As well as 2025’s new race format, David said Supercars’ new tyre was going to drastically change things. “We’re all talking about how we’re going to set up this new tyre to make the most of it, because it’s a completely different feel of construction and feedback we’ll get; more than we’ve ever had in the 15 years I’ve been part of this sport.”

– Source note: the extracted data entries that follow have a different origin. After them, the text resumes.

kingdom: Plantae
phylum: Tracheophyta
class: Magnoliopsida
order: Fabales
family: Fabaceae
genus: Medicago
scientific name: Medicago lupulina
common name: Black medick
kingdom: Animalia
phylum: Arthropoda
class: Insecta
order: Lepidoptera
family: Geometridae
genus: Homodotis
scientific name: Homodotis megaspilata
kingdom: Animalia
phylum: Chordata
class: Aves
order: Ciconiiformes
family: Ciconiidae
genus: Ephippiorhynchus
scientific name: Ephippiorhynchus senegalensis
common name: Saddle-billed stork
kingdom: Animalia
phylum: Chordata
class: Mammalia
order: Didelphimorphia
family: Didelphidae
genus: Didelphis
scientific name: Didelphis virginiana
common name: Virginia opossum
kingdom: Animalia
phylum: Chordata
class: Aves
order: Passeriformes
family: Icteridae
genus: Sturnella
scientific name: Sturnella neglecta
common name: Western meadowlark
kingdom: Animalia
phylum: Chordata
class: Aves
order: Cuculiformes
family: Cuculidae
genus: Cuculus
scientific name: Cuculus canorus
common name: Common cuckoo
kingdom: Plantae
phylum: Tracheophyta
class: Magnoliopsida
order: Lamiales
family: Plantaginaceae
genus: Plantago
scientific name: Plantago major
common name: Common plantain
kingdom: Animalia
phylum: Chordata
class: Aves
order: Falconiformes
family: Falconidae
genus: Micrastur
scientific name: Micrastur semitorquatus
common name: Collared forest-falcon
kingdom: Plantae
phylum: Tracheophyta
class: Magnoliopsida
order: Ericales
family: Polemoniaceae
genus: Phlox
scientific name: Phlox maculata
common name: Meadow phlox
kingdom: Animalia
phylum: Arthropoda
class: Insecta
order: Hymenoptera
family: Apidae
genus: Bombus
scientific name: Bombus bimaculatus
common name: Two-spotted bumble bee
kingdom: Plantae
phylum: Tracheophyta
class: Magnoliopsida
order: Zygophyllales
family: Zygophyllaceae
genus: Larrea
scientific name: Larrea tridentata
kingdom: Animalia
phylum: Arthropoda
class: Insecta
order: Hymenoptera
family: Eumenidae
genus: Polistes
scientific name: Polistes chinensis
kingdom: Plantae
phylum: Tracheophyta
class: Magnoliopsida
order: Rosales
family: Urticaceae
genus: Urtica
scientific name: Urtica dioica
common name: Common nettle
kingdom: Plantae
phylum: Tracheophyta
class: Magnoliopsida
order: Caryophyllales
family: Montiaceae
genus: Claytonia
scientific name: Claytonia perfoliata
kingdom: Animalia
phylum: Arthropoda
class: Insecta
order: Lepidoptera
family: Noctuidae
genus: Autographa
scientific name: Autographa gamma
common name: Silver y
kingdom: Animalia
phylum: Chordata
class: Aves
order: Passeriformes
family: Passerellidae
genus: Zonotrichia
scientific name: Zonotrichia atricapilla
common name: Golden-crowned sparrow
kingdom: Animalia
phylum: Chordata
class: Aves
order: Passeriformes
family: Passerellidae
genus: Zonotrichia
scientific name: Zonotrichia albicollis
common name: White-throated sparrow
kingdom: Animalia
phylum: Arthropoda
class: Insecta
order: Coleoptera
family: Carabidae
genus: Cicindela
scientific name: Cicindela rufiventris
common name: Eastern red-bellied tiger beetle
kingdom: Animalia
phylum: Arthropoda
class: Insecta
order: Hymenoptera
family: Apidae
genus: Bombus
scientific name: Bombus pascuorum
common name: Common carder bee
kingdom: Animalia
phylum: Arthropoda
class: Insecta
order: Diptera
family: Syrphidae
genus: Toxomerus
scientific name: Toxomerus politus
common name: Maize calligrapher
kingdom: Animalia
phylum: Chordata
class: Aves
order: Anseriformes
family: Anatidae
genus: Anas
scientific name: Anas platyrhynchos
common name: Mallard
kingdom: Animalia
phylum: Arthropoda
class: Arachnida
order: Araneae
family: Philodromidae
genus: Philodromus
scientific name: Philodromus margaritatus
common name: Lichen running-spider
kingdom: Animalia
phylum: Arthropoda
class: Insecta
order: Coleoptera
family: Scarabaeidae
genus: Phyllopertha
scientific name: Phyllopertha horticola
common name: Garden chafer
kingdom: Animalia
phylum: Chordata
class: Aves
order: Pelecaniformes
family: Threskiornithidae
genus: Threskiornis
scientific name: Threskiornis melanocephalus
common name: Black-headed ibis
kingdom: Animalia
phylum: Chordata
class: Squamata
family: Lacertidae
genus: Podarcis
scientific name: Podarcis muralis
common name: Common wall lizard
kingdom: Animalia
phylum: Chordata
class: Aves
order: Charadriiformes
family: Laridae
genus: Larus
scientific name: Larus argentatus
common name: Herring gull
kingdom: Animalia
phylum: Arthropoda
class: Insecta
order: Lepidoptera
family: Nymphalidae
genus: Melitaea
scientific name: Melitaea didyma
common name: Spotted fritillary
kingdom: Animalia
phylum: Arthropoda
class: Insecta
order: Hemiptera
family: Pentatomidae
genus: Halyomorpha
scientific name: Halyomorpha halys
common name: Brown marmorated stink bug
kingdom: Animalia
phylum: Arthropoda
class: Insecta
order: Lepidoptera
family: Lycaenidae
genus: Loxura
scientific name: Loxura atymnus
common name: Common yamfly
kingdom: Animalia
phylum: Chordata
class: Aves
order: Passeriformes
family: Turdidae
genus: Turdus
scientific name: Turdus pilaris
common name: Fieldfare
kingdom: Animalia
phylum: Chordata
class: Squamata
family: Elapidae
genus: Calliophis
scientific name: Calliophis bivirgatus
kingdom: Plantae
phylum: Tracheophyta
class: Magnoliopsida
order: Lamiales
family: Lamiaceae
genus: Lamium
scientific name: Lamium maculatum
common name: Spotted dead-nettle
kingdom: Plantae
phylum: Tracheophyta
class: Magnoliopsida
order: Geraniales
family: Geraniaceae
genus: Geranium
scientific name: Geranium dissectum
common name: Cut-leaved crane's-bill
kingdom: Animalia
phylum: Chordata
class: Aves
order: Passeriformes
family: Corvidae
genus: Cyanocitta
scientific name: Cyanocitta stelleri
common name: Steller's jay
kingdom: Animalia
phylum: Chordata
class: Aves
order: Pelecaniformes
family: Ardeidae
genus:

He’s an elder statesman in the Supercars field now, but David still looks hyper fit. “That’s something I’ve worked at my entire life, including eating healthy” he said. “Having kids now your time away from racing becomes a bit more vital, so going out on four-hour bike rides has become difficult. But I’ll do something every day to keep my flow and fitness, and maybe some kickboxing or rock climbing to add something fun and enjoyable. I play certain games like NeuroTracker to keep my mind sharp, and all these I’ve learned give me the best tools not just for racing, but for my life.”

Out with the old

Having been in the sport so long, we wonder how racing VE Commodores of 2007 and 2008 compared to today’s Camaro? “The old cars were much harder to drive, more physically demanding” David explained. “They were much more raw and extremely difficult to set up. There was way more variation between teams, cars and driving styles, and more mechanical difference as teams built their own parts.”

Image: Team 18 Racing

David said the Generation 1 Supercars they’d call the Blueprint Car, which he’d love driving and mastering its setup. “The tyre was so unique; right on the edge all the time and it was very, very hard to learn. I loved trying different springs and damper brands, or different racks and diffs. It’s very hard to set up, but when you got it right you felt like you’d really achieved something.”

Innovations like cooling water spray for the brakes (now banned) was another happy memory. “It was to try and make them last longer, and it was just magically faster. As a driver we’d disperse water over the stint, then come into the pits for 100 kilos of fuel and 40 kilos of water, which was cool as. You just don’t have all that fun variation these days as it’s all pretty standardised.”

But we can look to the future with positivity, not least with Supercars’ changes for 2025 which should boost excitement for both drivers and fans. And if David’s a podium regular, strap yourself in for plenty of fun.